= Nathan Schiff =

American film director

Nathan Schiff is a Long Island, New York filmmaker best known for low-budget horror features he shot in Super 8mm while in his teens. Image Entertainment, a leading DVD distributor, held these films in such high regard that they restored and released the films on DVD releases in 2004.

Born in Forest Hills, New York, Schiff grew up in Baldwin Harbor, Long Island where he began making films at the age of 11. Between the ages of 11 and 16, he made over 20 short films. At age 16, he began filming his first feature, Weasels Rip My Flesh (1979), made on a $400 budget. The storyline follows a detective (John Smihula) investigating deaths caused by a giant mutated weasel. The weasel is captured by a mad scientist (Fred Borges) who plans to conquer the Earth with a monster army created by using the creature's regenerative blood (actually a mix of Karo syrup, cranberry sauce and ketchup).

In Long Island Cannibal Massacre (1980), power lawnmowers and chainsaws spew guts and gore across the suburban landscape as cannibal lepers lurk. They Don't Cut the Grass Anymore (1985) follows two psycho hillbilly gardeners who slice up yuppies instead of cutting the grass. When these three films were released on DVD, film director Wes Craven commented, "Schiff knows Long Island the way Dante knew Hell".

Schiff's fourth feature, Vermilion Eyes (1991), was not made available on DVD. The plot concerns the odyssey of a self-destructive man (John Smihula) through a dreamscape of prophetic nightmares where the border between fantasy and reality has blurred. Critic Ray Young reviewed, "Unique and personal, it grieves over the loss of innocence, as if tapped directly from the id. Vermilion Eyes makes no concessions to anyone or any genre and works out of bruised, frazzled emotion. The poetic, whirling, free style of its imagery is remarkably close in spirit to James Joyce".

Schiff later returned to filmmaking with the horror short Abracadaver! (2008), made for British producer David McGillivray. Promoted as "a gruesome tale of magic and mutilation," the film was part of McGillivray's Worst Fears series.

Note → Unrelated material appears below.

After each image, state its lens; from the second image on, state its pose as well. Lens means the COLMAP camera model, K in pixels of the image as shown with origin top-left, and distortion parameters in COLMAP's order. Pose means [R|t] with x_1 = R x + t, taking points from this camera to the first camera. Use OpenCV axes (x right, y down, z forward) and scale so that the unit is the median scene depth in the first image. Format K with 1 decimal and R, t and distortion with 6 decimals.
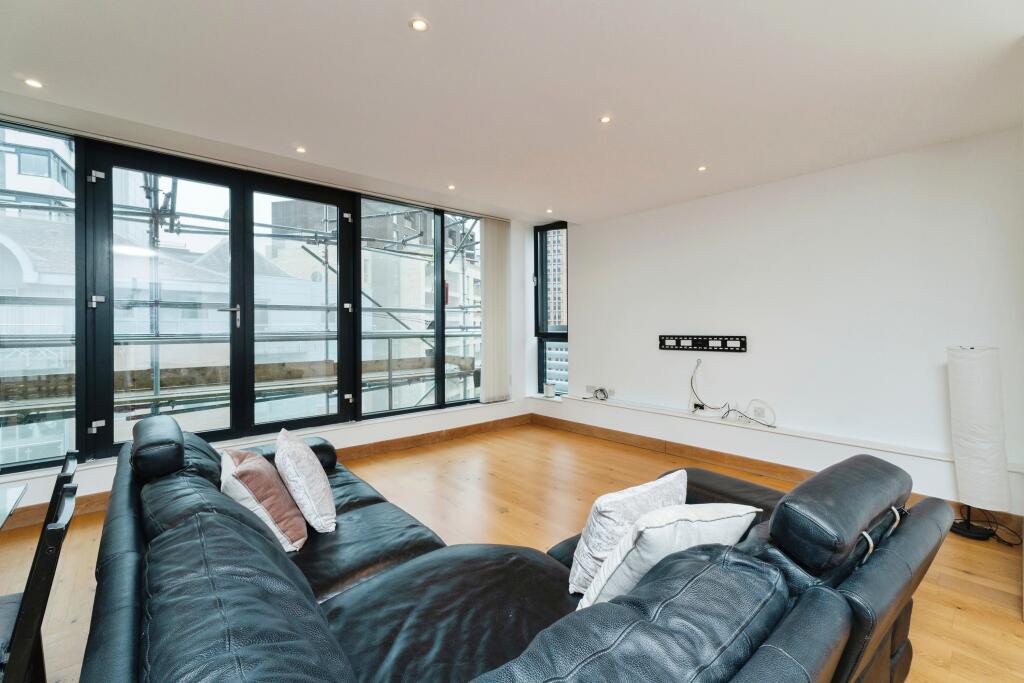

Long Island Cannibal Massacre and Weasels Rip My Flesh were selections of Cinefamily's 2008 Homemade Horror festival, and Schiff was flown to the West Coast as an invited guest of the Cinefamily film study group. The features were shown under the umbrella title The Super-8 Gorenography of Nathan Schiff! On November 29, 2008, Schiff introduced the two films from the stage of the Silent Movie Theatre in Los Angeles. LA Weekly reviewer Christoph Huber said:
"Whatever can be gleaned from the piecemeal plot about mutated monsters, a mad scientist and a macho detective would justify the even superior title Radioactive Weasels Rip My Flesh, but that's beside the point: In true amateur filmmaking spirit, this is foremost about the giddy joy clearly felt by its maker(s), ambitious (though some might say: foolish) enough to include a lengthy scene in outer space — on a $400 budget! But within the year, Schiff (who will introduce his double feature on November 29) had traded paper rockets for atmospheric chainsaw mayhem. Long Island Cannibal Massacre (1980) shows a Super-8 amateur-auteur coming into his threadbare own: It’s as gross and assured as any $900 production has the right to be. Schiff looks like Steven Spielberg next to the mysterious Chester Novell Turner, who before vanishing (forever?), bequeathed upon this Earth two hysterical video nasties that can barely be called competent but certainly stark-raving mad".

==Awards==
In 2008, Abracadaver! won an award in the Best Horror Short category at the New York International Independent Film and Video Festival.